Can you arrange every line of the rows below as a numbered list, skipping blank lines and leaving the pictures out?

Saved data entries
'''
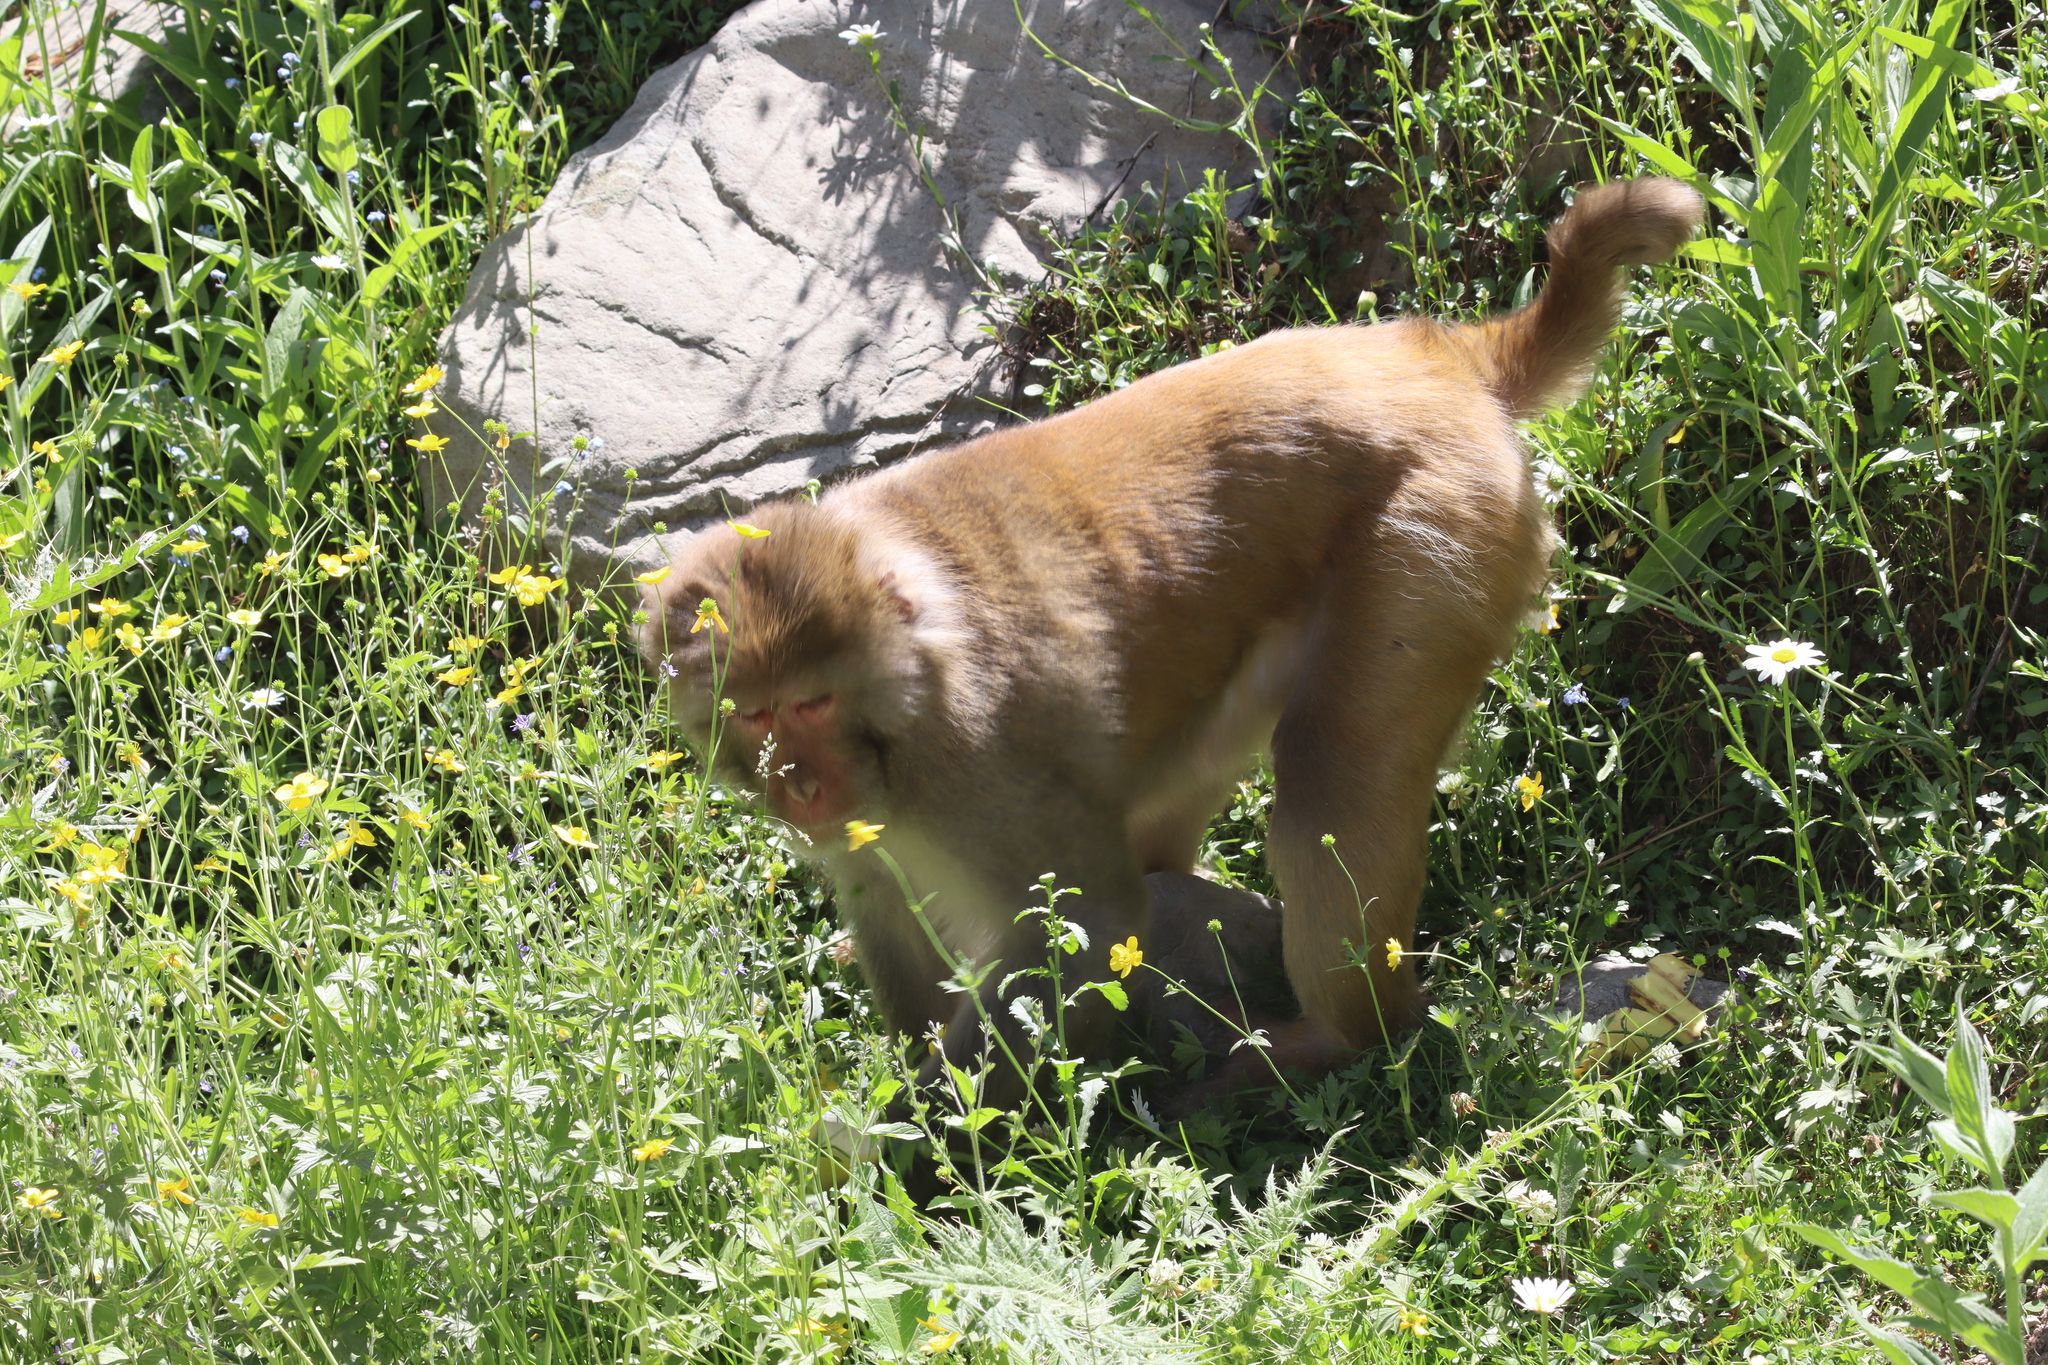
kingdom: Animalia
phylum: Chordata
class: Mammalia
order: Primates
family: Cercopithecidae
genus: Macaca
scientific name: Macaca mulatta
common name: Rhesus monkey
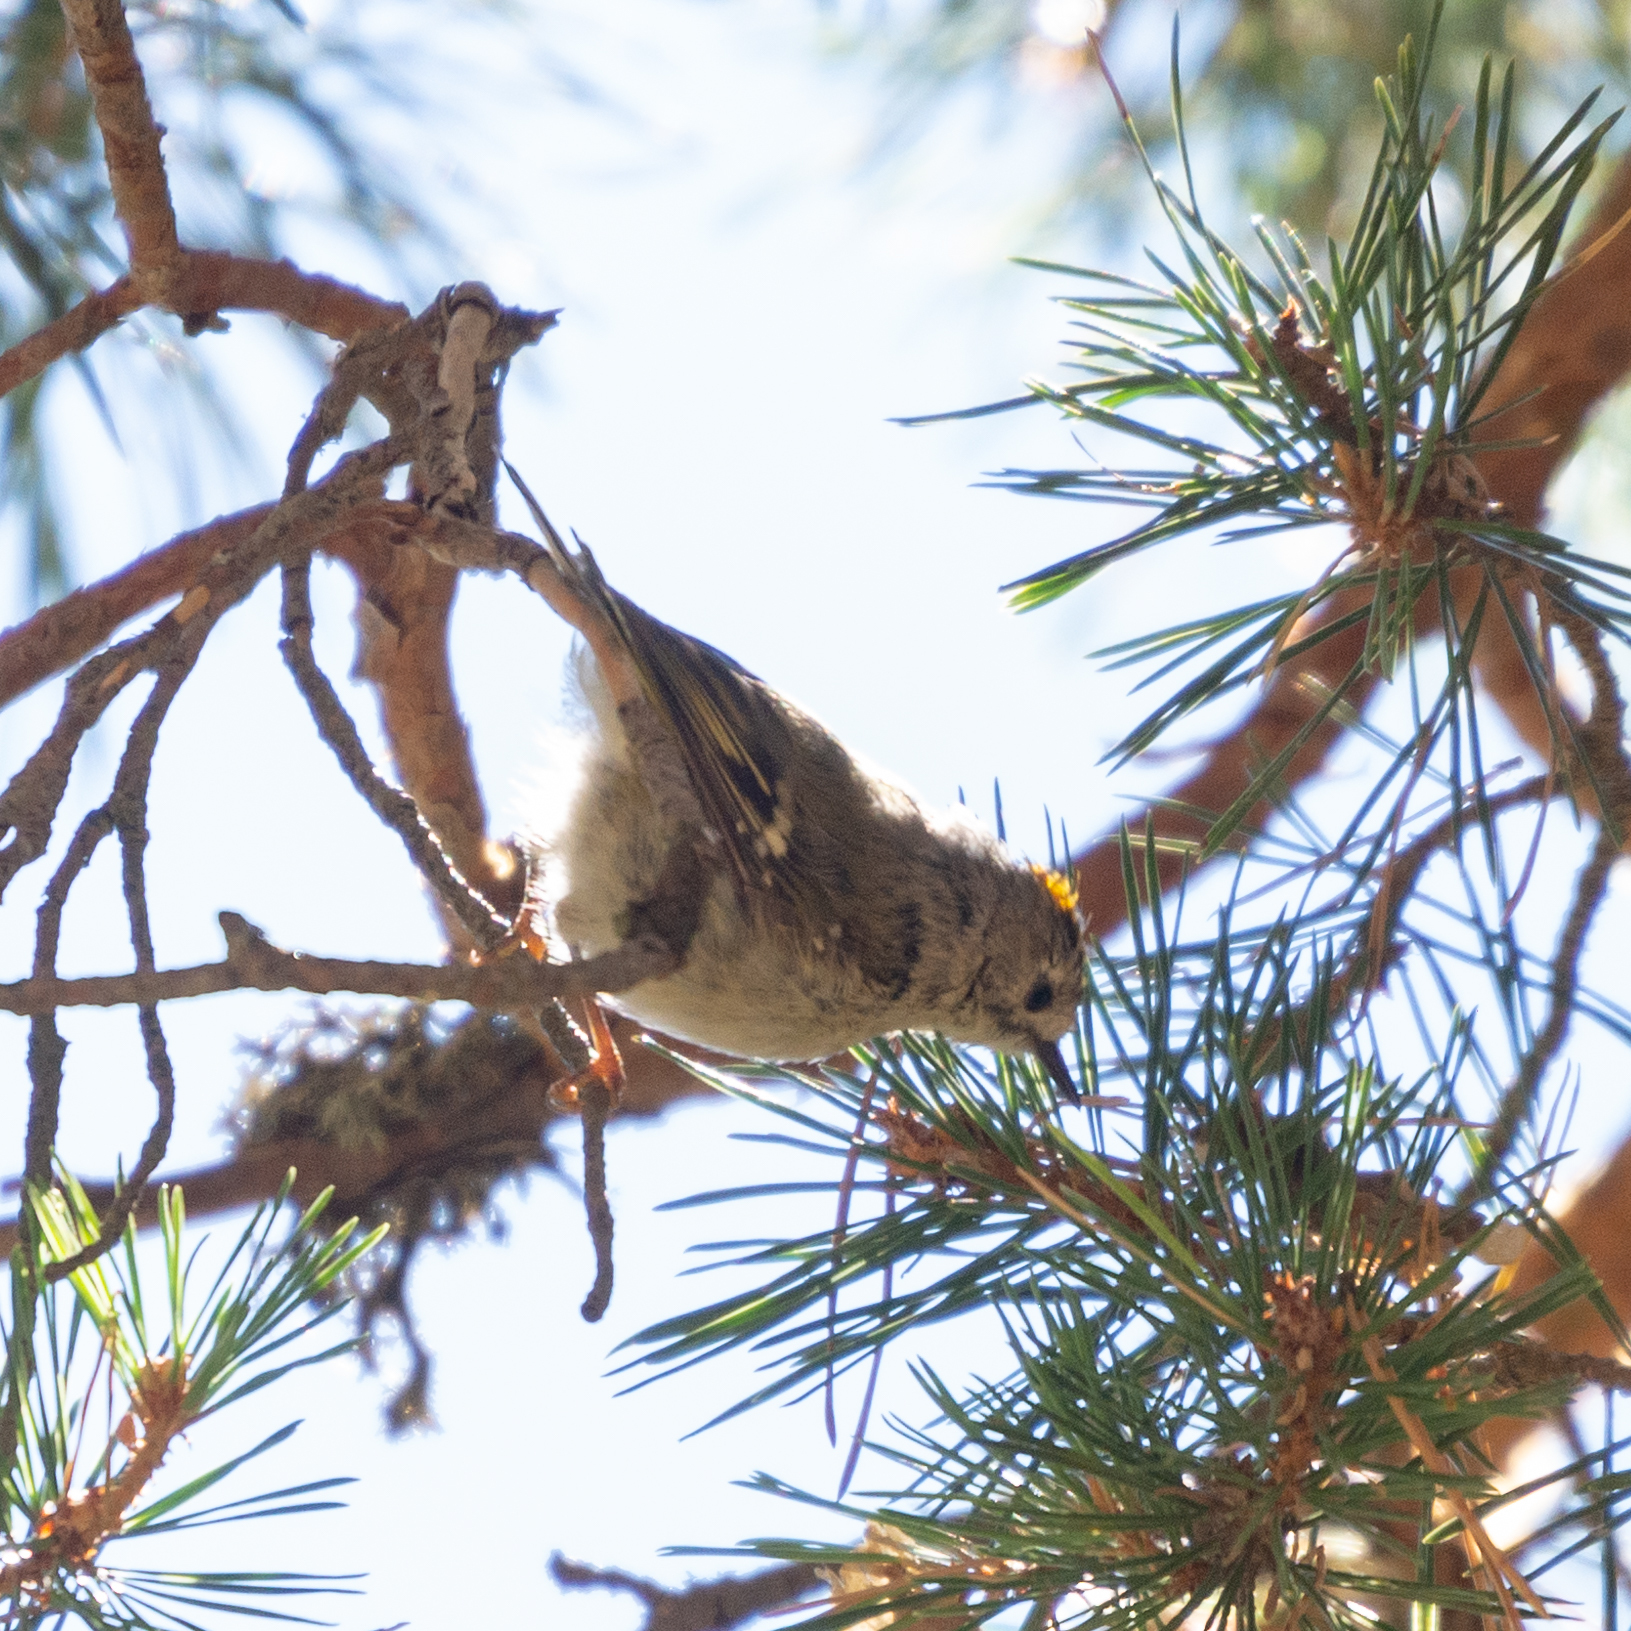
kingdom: Animalia
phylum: Chordata
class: Aves
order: Passeriformes
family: Regulidae
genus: Regulus
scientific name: Regulus regulus
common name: Goldcrest
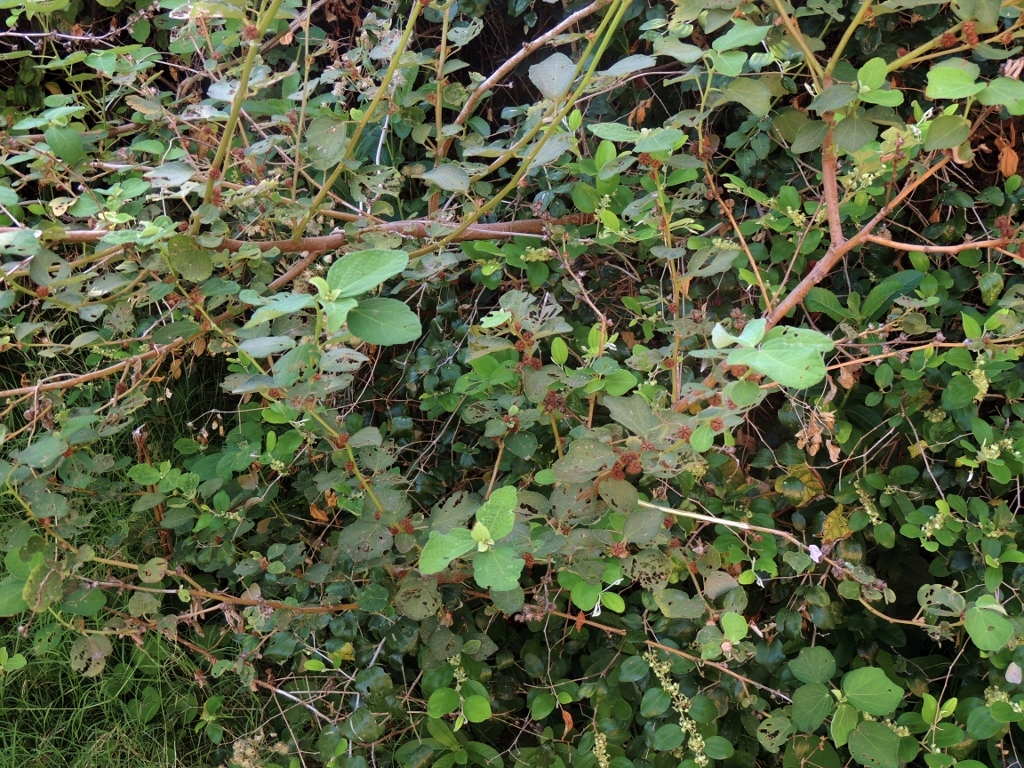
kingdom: Plantae
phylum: Tracheophyta
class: Magnoliopsida
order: Malvales
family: Malvaceae
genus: Urena
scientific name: Urena lobata
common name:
'''
• Result of the task:
1. kingdom: Animalia
2. phylum: Chordata
3. class: Mammalia
4. order: Primates
5. family: Cercopithecidae
6. genus: Macaca
7. scientific name: Macaca mulatta
8. common name: Rhesus monkey
9. kingdom: Animalia
10. phylum: Chordata
11. class: Aves
12. order: Passeriformes
13. family: Regulidae
14. genus: Regulus
15. scientific name: Regulus regulus
16. common name: Goldcrest
17. kingdom: Plantae
18. phylum: Tracheophyta
19. class: Magnoliopsida
20. order: Malvales
21. family: Malvaceae
22. genus: Urena
23. scientific name: Urena lobata
24. common name:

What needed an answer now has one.